4. The Acutely Injured Lung Becomes Time- and Pressure-Dependent

ARDS causes the lung to become both time- and pressure-dependent. This means that it will take more time to recruit collapsed alveoli and less time for them to collapse at any given airway pressure. Changes in the time constants associated with alveolar opening and collapse result in greater susceptibility to progressive atelectasis and reductions in EELV, which decreases C_RS and increases ∆P for any given V_T ^{[2][60][61][62][63][64]}[4,31,32,33,34,35]. The OLA attempts to eliminate atelectasis and normalize EELV; however, as discussed above, the OLA has not further reduced ARDS-related mortality ^[59][78]. Combined, these studies suggest that a better ventilation strategy must be developed to break the constraints of ventilating a heterogeneously injured lung (Figure 13) ^[41][64].
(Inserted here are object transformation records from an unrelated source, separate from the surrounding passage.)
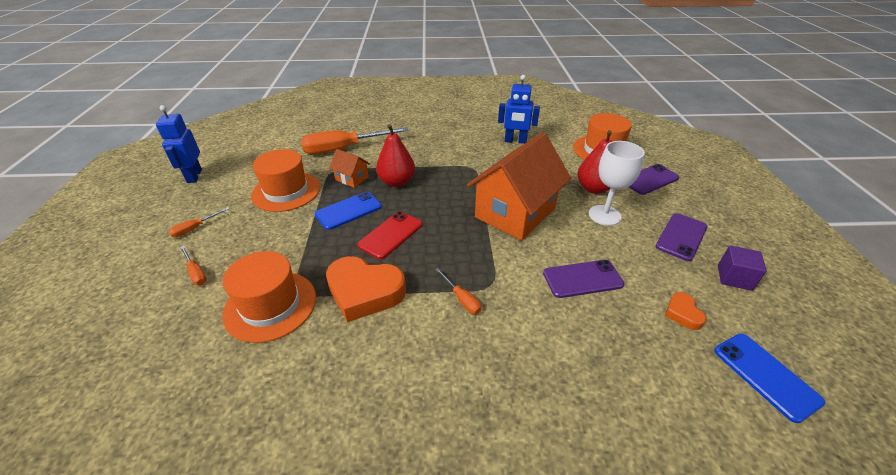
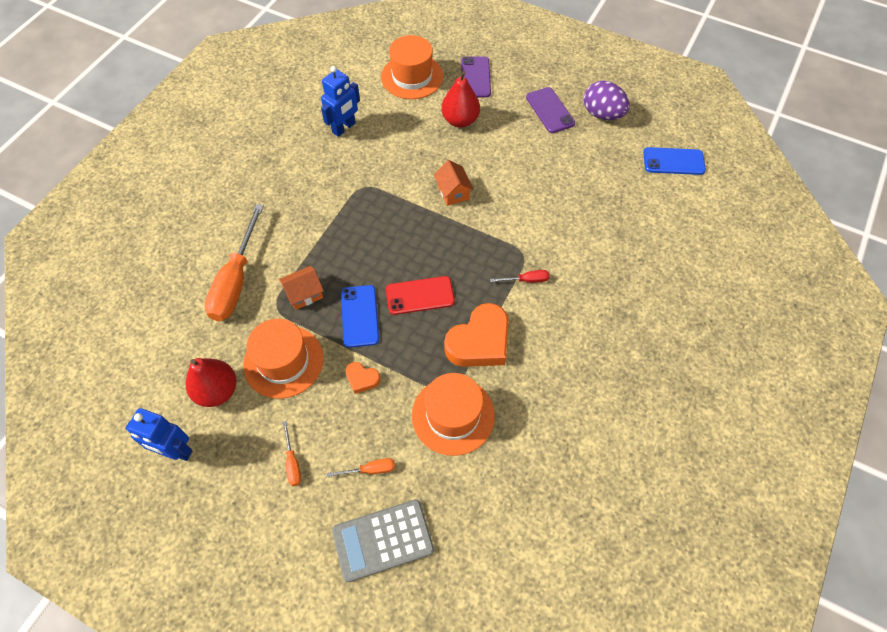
camera: 60 degrees left, 20 degrees up
red phone [357,211,422,259] -> red phone turned 75 degrees counterclockwise [386,276,455,315]
red pear [376,124,415,187] -> red pear moved to [185,358,237,407]
orange screwdriver [435,268,481,314] -> red screwdriver [490,270,550,283]
orange house [467,133,571,240] -> orange house [434,160,474,206], size x0.44
purple phone [543,260,624,298] -> none
white goblet [589,141,645,226] -> none
orange heart [665,292,706,330] -> orange heart moved to [345,362,380,394]
purple cube [718,245,767,291] -> purple egg [584,80,630,120]
none -> grey calculator [332,499,434,582]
5. Stabilize Lung Approach

It can be postulated that the ventilation strategy necessary to break the constraints of ventilating a heterogeneously injured lung must (i) first stabilize the lung by halting RACE, since atelectrauma is a primary VILI mechanism, and then (ii) reopen the lung gradually so that it may heal in a more natural, inflated state (even though it is being supported by an unnatural mechanical ventilator) ^[40][18]. Unfortunately, identifying such a ventilation strategy has been elusive. If instability and collapse are the engines that drive the VILI Vortex, the goal of any protective ventilation strategy should be to eliminate instability as soon as possible. When atelectrauma is minimized, collapsed (but potentially recruitable) tissue may be reinflated slowly and safely over hours or even days. (Figure 13) ^{[15][16][17][21]}[8,9,10,11].
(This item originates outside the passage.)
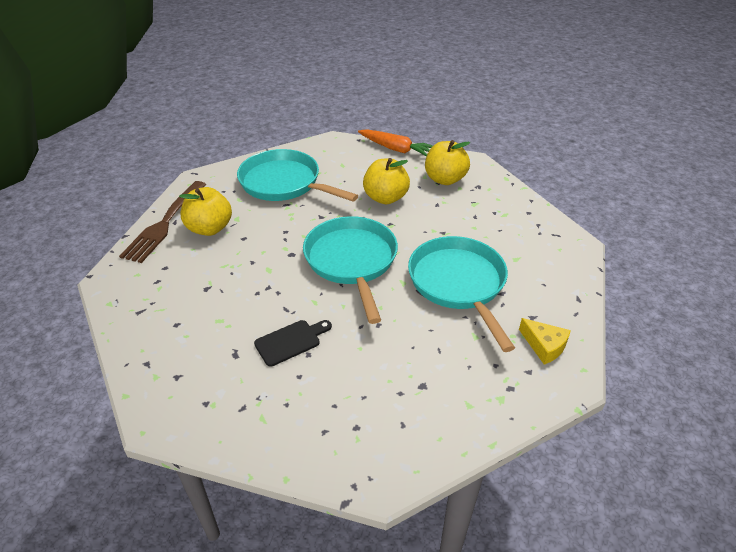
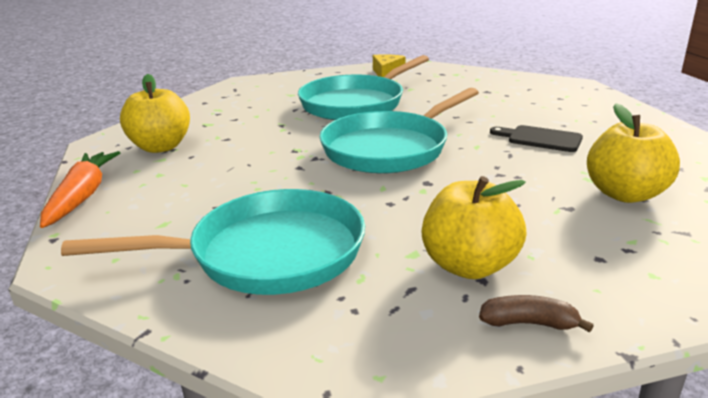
camera: 120 degrees left, 15 degrees down
brown fork [119,181,206,263] -> brown banana [479,295,594,332]
turquoise pan [237,149,358,201] -> turquoise pan turned 105 degrees counterclockwise [61,189,365,295]
yellow apple [363,158,410,204] -> yellow apple moved to [587,103,680,203]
Time-controlled adaptive ventilation (TCAV) is a strategy designed to stabilize lung tissue at risk for RACE, then gradually reopen collapsed tissue (Figure 13). TCAV utilizes a continuous positive airway pressure (CPAP) that is periodically interrupted by brief Release Phases (Figure 2B). The extended time at inspiration combined with an inflate and break ratchet method will gradually reopen collapsed tissue. The duration of this Release Phase is very brief and acts as a break to prevent newly recruited tissue from re-collapsing. The precise timing of the Release Phase necessary to prevent RACE is personalized and adaptive, based on evolving changes in C_RS ^[65][66][79,80]. TCAV is the most investigated method for setting the parameters of airway pressure release ventilation (APRV), and has been comprehensively studied and reviewed by multiple investigators (e.g., TCAVnetwork.org) ^{[67][68][69][70][71][72][73][74]}[81,82,83,84,85,86,87,88]. TCAV is a personalized approach to ventilation and differs from other methods to set APRV parameters, which may not stabilize and open the lung as effectively ^[8][75][40,89].